The S&P BSE Sensex has rallied over 9% from the very lows seen in the month of February. The index went as low as 22,951 in February. At the time of writing, the index stands at 25,137. Now, this is a sharp upward movement within a small period of time. The reason for the surge can very well be attributed to the heavy buying by the foreign institutional investors (FII). The FII flow in this month has been the highest in a single month investment since February 2013. However, will this rally sustain?
The FII flows could have possibly risen on two counts.

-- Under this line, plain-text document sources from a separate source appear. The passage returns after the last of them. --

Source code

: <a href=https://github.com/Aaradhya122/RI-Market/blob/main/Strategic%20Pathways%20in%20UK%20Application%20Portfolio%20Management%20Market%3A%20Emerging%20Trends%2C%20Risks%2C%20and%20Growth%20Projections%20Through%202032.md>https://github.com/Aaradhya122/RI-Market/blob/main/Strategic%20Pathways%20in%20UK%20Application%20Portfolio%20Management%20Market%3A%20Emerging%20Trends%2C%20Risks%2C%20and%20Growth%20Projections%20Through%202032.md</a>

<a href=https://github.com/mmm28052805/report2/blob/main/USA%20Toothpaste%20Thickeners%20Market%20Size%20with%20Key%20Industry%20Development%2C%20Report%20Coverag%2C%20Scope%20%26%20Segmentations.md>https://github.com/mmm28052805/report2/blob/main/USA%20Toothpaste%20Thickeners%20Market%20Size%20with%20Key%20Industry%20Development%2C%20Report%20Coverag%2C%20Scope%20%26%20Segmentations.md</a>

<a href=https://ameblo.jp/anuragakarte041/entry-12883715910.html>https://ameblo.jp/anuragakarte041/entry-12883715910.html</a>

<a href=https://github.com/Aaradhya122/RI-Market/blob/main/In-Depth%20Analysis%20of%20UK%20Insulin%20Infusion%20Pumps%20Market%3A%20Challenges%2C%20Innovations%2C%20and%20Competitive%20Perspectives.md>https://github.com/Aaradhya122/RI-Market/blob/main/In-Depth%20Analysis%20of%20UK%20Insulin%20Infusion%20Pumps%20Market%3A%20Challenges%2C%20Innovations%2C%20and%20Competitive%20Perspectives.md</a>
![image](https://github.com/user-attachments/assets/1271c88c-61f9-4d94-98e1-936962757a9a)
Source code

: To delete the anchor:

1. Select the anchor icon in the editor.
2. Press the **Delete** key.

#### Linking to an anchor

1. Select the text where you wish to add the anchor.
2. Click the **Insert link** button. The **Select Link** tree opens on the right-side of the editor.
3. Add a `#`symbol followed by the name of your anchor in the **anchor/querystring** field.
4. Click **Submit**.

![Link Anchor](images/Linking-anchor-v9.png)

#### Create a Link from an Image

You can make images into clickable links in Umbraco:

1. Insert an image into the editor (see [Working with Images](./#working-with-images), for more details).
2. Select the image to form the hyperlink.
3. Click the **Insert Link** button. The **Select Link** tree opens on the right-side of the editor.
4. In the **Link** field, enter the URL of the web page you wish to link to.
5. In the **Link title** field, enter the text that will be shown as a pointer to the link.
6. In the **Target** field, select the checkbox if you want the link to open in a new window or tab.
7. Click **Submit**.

First being, US Federal Reserve (US Fed) keeping interest rates steady in its last review meeting. The chairman indicated the likelihood of just two hikes going forward in this calendar year as compared to the expectation of four. An increase in the rates by the US Fed is a negative for India. Reason being, the flow of money coming to India from the developed nations would come to a halt. As yields on US Treasuries increase owing to a hike in interest rates, people would prefer to park their money in US Treasuries. They are perceived to be a safe haven investment as compared to equities in the emerging markets. Thus, a decision of steady interest rates by Fed led to an increase in the FII flow in the country.

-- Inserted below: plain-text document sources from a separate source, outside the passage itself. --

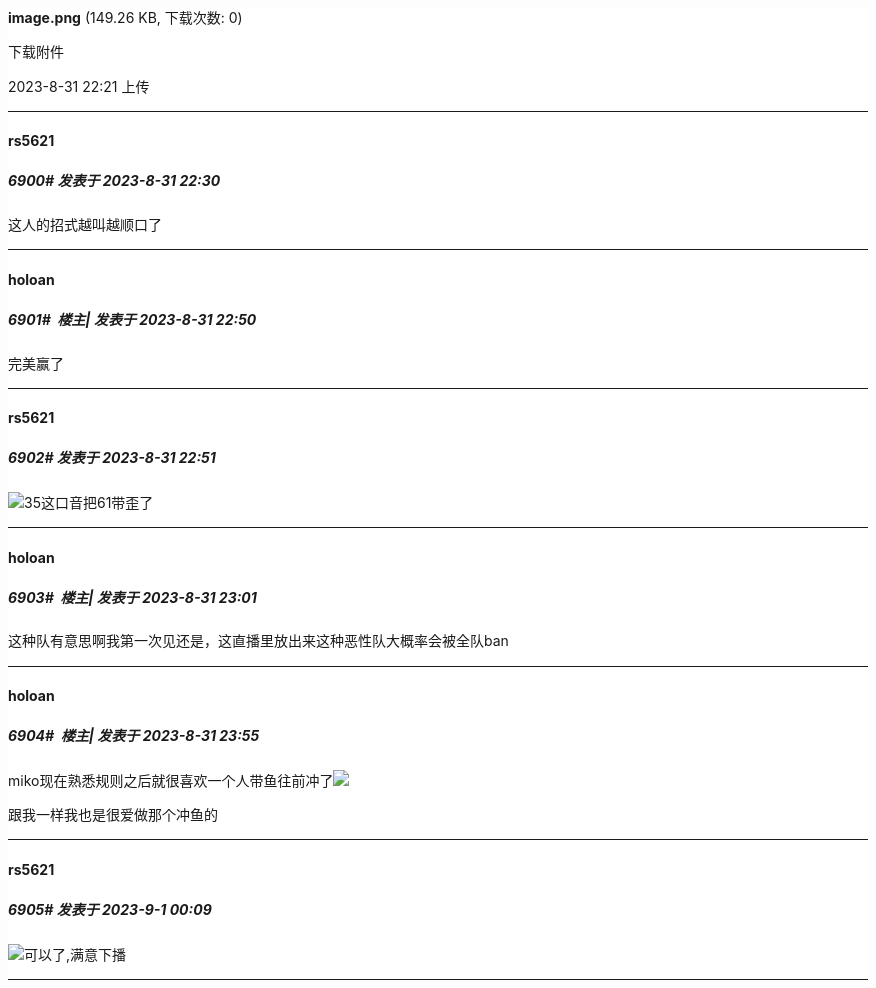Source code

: <strong>image.png</strong> (149.26 KB, 下载次数: 0)

下载附件

2023-8-31 22:21 上传


*****

####  rs5621  
##### 6900#       发表于 2023-8-31 22:30

这人的招式越叫越顺口了


*****

####  holoan  
##### 6901#         楼主| 发表于 2023-8-31 22:50

完美赢了

*****

####  rs5621  
##### 6902#       发表于 2023-8-31 22:51

<img src="https://static.saraba1st.com/image/smiley/face2017/067.png" referrerpolicy="no-referrer">35这口音把61带歪了


*****

####  holoan  
##### 6903#         楼主| 发表于 2023-8-31 23:01

这种队有意思啊我第一次见还是，这直播里放出来这种恶性队大概率会被全队ban


*****

####  holoan  
##### 6904#         楼主| 发表于 2023-8-31 23:55

miko现在熟悉规则之后就很喜欢一个人带鱼往前冲了<img src="https://static.saraba1st.com/image/smiley/face2017/067.png" referrerpolicy="no-referrer">

跟我一样我也是很爱做那个冲鱼的


*****

####  rs5621  
##### 6905#       发表于 2023-9-1 00:09

<img src="https://static.saraba1st.com/image/smiley/face2017/067.png" referrerpolicy="no-referrer">可以了,满意下播

*****

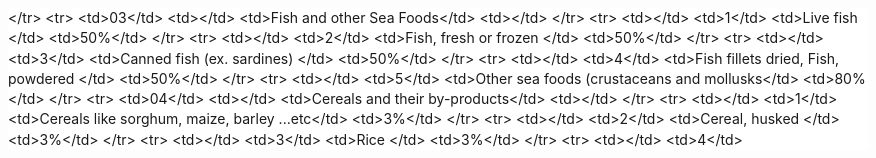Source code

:   &lt;&#x2F;tr&gt;
  &lt;tr&gt;
    &lt;td&gt;03&lt;&#x2F;td&gt;
    &lt;td&gt;&lt;&#x2F;td&gt;
    &lt;td&gt;Fish and other Sea Foods&lt;&#x2F;td&gt;
    &lt;td&gt;&lt;&#x2F;td&gt;
  &lt;&#x2F;tr&gt;
  &lt;tr&gt;
    &lt;td&gt;&lt;&#x2F;td&gt;
    &lt;td&gt;1&lt;&#x2F;td&gt;
    &lt;td&gt;Live fish &lt;&#x2F;td&gt;
    &lt;td&gt;50%&lt;&#x2F;td&gt;
  &lt;&#x2F;tr&gt;
  &lt;tr&gt;
    &lt;td&gt;&lt;&#x2F;td&gt;
    &lt;td&gt;2&lt;&#x2F;td&gt;
    &lt;td&gt;Fish, fresh or frozen &lt;&#x2F;td&gt;
    &lt;td&gt;50%&lt;&#x2F;td&gt;
  &lt;&#x2F;tr&gt;
  &lt;tr&gt;
    &lt;td&gt;&lt;&#x2F;td&gt;
    &lt;td&gt;3&lt;&#x2F;td&gt;
    &lt;td&gt;Canned fish (ex. sardines) &lt;&#x2F;td&gt;
    &lt;td&gt;50%&lt;&#x2F;td&gt;
  &lt;&#x2F;tr&gt;
  &lt;tr&gt;
    &lt;td&gt;&lt;&#x2F;td&gt;
    &lt;td&gt;4&lt;&#x2F;td&gt;
    &lt;td&gt;Fish fillets dried, Fish, powdered &lt;&#x2F;td&gt;
    &lt;td&gt;50%&lt;&#x2F;td&gt;
  &lt;&#x2F;tr&gt;
  &lt;tr&gt;
    &lt;td&gt;&lt;&#x2F;td&gt;
    &lt;td&gt;5&lt;&#x2F;td&gt;
    &lt;td&gt;Other sea foods (crustaceans and mollusks&lt;&#x2F;td&gt;
    &lt;td&gt;80%&lt;&#x2F;td&gt;
  &lt;&#x2F;tr&gt;
  &lt;tr&gt;
    &lt;td&gt;04&lt;&#x2F;td&gt;
    &lt;td&gt;&lt;&#x2F;td&gt;
    &lt;td&gt;Cereals and their by-products&lt;&#x2F;td&gt;
    &lt;td&gt;&lt;&#x2F;td&gt;
  &lt;&#x2F;tr&gt;
  &lt;tr&gt;
    &lt;td&gt;&lt;&#x2F;td&gt;
    &lt;td&gt;1&lt;&#x2F;td&gt;
    &lt;td&gt;Cereals like sorghum, maize, barley ...etc&lt;&#x2F;td&gt;
    &lt;td&gt;3%&lt;&#x2F;td&gt;
  &lt;&#x2F;tr&gt;
  &lt;tr&gt;
    &lt;td&gt;&lt;&#x2F;td&gt;
    &lt;td&gt;2&lt;&#x2F;td&gt;
    &lt;td&gt;Cereal, husked &lt;&#x2F;td&gt;
    &lt;td&gt;3%&lt;&#x2F;td&gt;
  &lt;&#x2F;tr&gt;
  &lt;tr&gt;
    &lt;td&gt;&lt;&#x2F;td&gt;
    &lt;td&gt;3&lt;&#x2F;td&gt;
    &lt;td&gt;Rice &lt;&#x2F;td&gt;
    &lt;td&gt;3%&lt;&#x2F;td&gt;
  &lt;&#x2F;tr&gt;
  &lt;tr&gt;
    &lt;td&gt;&lt;&#x2F;td&gt;
    &lt;td&gt;4&lt;&#x2F;td&gt;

Second being, the expectation that the Reserve Bank of India (RBI) might cut key rates in the next Monetary Policy review on April 5. The Union Budget for 2016-17 stuck to the earlier fiscal deficit target of 3.5% of gross domestic product for FY17. However, Vivek Kaul in his recent article has raised concerns on the government adhering to the fiscal deficit target. Click here to read this interesting piece.
However, the ground realities have not changed. Companies have missed their profit estimates. Earnings have not improved significantly. Key indicators indicating a pick-up in the growth scenario are suppressed. Indicators such as two-wheeler sales, bank loan growth, electricity consumption and corporate earnings have not showed any signs of improvement, despite India being one of the fastest growing countries in the world.
Typically, markets tend to be driven by sentiments in the short run, which explains the volatile swings. However, in the long run, stock markets catch up with the fundamentals. For the markets to rally in the long run, corporate earnings need to improve substantially. Unless that happens, it is unlikely that the rally would sustain.